Items from a data source:
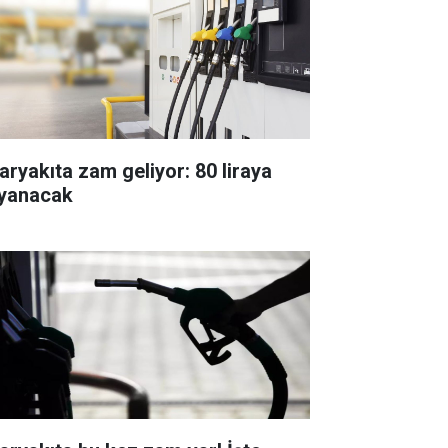
aryakıta zam geliyor: 80 liraya
yanacak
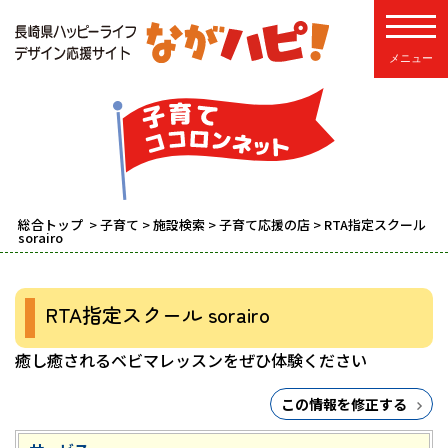
toggle
総合トップ
>
子育て
>
施設検索
>
子育て応援の店
> RTA指定スクール
sorairo
RTA指定スクール sorairo
癒し癒されるベビマレッスンをぜひ体験ください
この情報を修正する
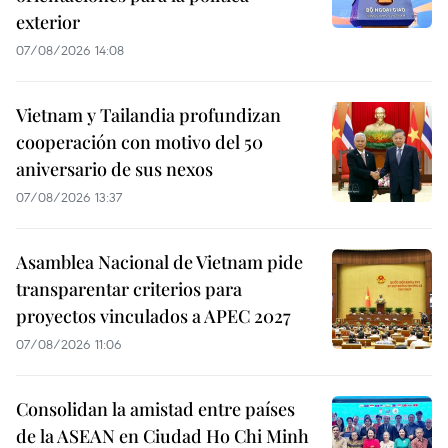
exterior
07/08/2026 14:08
Vietnam y Tailandia profundizan
cooperación con motivo del 50
aniversario de sus nexos
07/08/2026 13:37
Asamblea Nacional de Vietnam pide
transparentar criterios para
proyectos vinculados a APEC 2027
07/08/2026 11:06
Consolidan la amistad entre países
de la ASEAN en Ciudad Ho Chi Minh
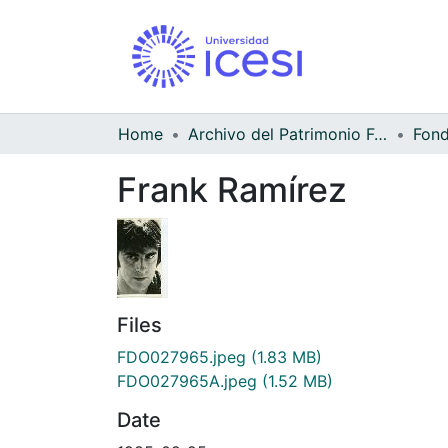
Home
Archivo del Patrimonio Fotográfico y Fílmico del Valle del Cauca
Frank Ramírez
Files
FDO027965.jpeg
(1.83 MB)
FDO027965A.jpeg
(1.52 MB)
Date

[WORK ORDER]:
Copy out every line of text from all the entries above, word for word, but leave out the pictures.

[ANSWER TO THIS EXERCISE]:
aryakıta zam geliyor: 80 liraya
yanacak
toggle
総合トップ
>
子育て
>
施設検索
>
子育て応援の店
> RTA指定スクール
sorairo
RTA指定スクール sorairo
癒し癒されるベビマレッスンをぜひ体験ください
この情報を修正する
exterior
07/08/2026 14:08
Vietnam y Tailandia profundizan
cooperación con motivo del 50
aniversario de sus nexos
07/08/2026 13:37
Asamblea Nacional de Vietnam pide
transparentar criterios para
proyectos vinculados a APEC 2027
07/08/2026 11:06
Consolidan la amistad entre países
de la ASEAN en Ciudad Ho Chi Minh
Home
Archivo del Patrimonio Fotográfico y Fílmico del Valle del Cauca
Frank Ramírez
Files
FDO027965.jpeg
(1.83 MB)
FDO027965A.jpeg
(1.52 MB)
Date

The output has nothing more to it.